> **Bacaan**:

════════════════════

Kita harus memelihara diri dan keluarga dari neraka yang penjaganya adalah para
malaikat yang kasar, dan bahan bakarnya dari manusia dan batu.
Seandainya kematian
adalah stasiun akhir dari perjalanan hidup ini, maka urusan menjadi mudah,
namun tidak demikian kenyataannya, kematian itu lebih berat dari kehidupan, dan
kematian masih jauh lebih ringan dibanding yang datang sesudahnya. Setelah
kematian ada kebangkitan, lalu dihimpun di padang mahsyah, lalu mauqif, hisab,
mizan, kitab ( raport ) kita tidak tahu akan mengambilnya dengan tangan kanan
atau kiri ?, tidak tahu anak timbangan berat kebaikannya atau kejelekannya ?,
timbangan kebaikan yang berat sehingga mendapatkan kehidupan yang memuaskan,
atau ringan sehingga akan menjadi umpan neraka hawiah, yang sangat panas
membakar ? Ada
sekaratul maut yang sangat berat, kuburan dengan cobaannya, mauqif yang
mencekam, timbangan yang sangat teliti, perhitungan yang sangat cepat, neraka
dengan segala siksaannya serta surga dengan berbagai kenikmatannya.
Ibadurrahman selalu
menjadikan Jahannam sebagai perhatian utamanya, seolah-olah ada di depannya dan
siap mencaploknya, karena itu mereka berdoa “ Ya Tuhan kami jauhkan dari kami
siksa neraka jahannam “, karena setiap manusia akan melewatinya, berjalan
diatasnya, shirat dibentangkan di kedua ujungnya, bisakah kita lewat dengan
selamat atau akan terpelesset jatuh ?, selamat atau binasa ? bisa berjalan
cepat atau tersangkut kait-kait yang menarik kebawah jahannam ? Ada seorang
pemuda yang setiap malam menghabiskan waktunya untuk menangis sambil meratap, “
Wahai seandainya ibu tidak melahirkanku ! “, ibunya menukas “ Wahai anakku
sesungguhnya Allah telah memberi banyak kebaikan untuknya serta memberimu
hidayah Islam “, sang anak menjawab “ Memang ibu, tetapi Allah memberitahukan
kepada kita bahwa setiap kita akan melewati jahannam, dan tidak ada jaminan
kalau kita akan selamat melewatinya ( Q.S. Maryam : 71 – 72 ) “. Ibu dan
anakpun keduanya sama-sama menangis.
Yang menjadi masalah bagi
manusia modern ini adalah :…. Bahwa gambaran neraka itu sangat jauh….jauh
sekali dari fikiran mereka. Hampir-hampir tidak masuk dalam kamus besar hidup
mereka, dilalaikan. Yang menjadi perhatian dan fikiran manusia hanyalah yang
tampak di hadapan mereka, pada hari ini saja, yang berkaitan dengan
kemashlahatan duniawi semata, kenikmatan sementara, sedang masalah besuk,
terlebih sesudah besuk, akhirat, surga dan neraka, maka semua itu sangat jauh
dari fikiran dan perhatian mereka. Padahal semua itu dekat semata, setiap yang
akan datang adalah dekat.

════════════════════

> **Entri yang Disediakan**:
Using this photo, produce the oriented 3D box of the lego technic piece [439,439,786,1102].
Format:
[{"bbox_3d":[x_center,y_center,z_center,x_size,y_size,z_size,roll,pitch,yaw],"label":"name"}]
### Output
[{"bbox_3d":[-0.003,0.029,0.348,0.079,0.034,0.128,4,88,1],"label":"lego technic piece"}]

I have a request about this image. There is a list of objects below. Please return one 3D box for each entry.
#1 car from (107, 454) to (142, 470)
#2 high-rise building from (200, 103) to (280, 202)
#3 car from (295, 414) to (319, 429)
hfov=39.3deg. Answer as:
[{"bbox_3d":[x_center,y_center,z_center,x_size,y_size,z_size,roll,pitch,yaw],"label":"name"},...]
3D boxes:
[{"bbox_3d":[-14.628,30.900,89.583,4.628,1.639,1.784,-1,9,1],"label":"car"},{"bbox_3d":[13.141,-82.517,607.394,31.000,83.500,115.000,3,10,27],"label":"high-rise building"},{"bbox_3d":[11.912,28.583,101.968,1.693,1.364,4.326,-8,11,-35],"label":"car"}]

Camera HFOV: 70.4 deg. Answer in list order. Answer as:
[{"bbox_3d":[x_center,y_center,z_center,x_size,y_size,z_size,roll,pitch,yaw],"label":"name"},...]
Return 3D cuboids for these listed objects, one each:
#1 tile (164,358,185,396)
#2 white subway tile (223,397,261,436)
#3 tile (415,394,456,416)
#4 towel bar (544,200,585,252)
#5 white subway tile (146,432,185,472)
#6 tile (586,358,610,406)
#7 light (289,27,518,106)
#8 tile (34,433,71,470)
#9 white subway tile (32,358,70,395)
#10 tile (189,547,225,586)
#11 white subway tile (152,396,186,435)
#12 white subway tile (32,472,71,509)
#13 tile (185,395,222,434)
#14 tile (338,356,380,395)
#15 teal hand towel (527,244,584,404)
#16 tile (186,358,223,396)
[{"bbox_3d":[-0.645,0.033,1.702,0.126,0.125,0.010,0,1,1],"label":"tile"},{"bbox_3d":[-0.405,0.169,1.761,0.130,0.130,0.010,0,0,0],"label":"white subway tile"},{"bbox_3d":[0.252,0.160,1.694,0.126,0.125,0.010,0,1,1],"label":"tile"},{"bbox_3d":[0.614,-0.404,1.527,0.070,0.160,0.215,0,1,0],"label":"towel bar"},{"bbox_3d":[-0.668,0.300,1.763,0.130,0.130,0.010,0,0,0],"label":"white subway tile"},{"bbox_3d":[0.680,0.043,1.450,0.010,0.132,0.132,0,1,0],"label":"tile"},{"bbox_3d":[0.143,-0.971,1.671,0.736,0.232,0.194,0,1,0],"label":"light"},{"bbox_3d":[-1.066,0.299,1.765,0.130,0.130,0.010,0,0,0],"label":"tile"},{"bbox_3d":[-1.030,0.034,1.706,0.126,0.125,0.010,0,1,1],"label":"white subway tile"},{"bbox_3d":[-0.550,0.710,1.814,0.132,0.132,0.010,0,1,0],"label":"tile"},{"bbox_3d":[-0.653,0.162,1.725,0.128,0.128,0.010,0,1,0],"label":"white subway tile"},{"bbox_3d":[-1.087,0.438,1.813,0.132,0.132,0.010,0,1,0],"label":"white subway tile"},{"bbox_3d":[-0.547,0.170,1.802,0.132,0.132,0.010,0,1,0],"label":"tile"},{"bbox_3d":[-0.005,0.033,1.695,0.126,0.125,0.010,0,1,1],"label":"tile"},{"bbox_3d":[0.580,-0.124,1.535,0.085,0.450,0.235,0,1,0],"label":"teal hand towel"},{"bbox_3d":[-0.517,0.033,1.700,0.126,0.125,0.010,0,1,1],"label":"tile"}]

════════════════════

> **Tugas**:
1. Dalam bacaan, kalimat yang diawali "Ada sekaratul maut" menyebut sejumlah hal. Sebutkan semua hal itu.
2. Tuliskan kembali bagian bacaan di antara "Yang menjadi masalah" dan "datang adalah dekat.", termasuk kedua batas itu.
Entri di atas merupakan bahan tersendiri yang terpisah dari bacaan.

> **Jawaban**:
1.
- sekaratul maut yang sangat berat
- kuburan dengan cobaannya
- mauqif yang mencekam
- timbangan yang sangat teliti
- perhitungan yang sangat cepat
- neraka dengan segala siksaannya
- surga dengan berbagai kenikmatannya

2.
Yang menjadi masalah bagi
manusia modern ini adalah :…. Bahwa gambaran neraka itu sangat jauh….jauh
sekali dari fikiran mereka. Hampir-hampir tidak masuk dalam kamus besar hidup
mereka, dilalaikan. Yang menjadi perhatian dan fikiran manusia hanyalah yang
tampak di hadapan mereka, pada hari ini saja, yang berkaitan dengan
kemashlahatan duniawi semata, kenikmatan sementara, sedang masalah besuk,
terlebih sesudah besuk, akhirat, surga dan neraka, maka semua itu sangat jauh
dari fikiran dan perhatian mereka. Padahal semua itu dekat semata, setiap yang
akan datang adalah dekat.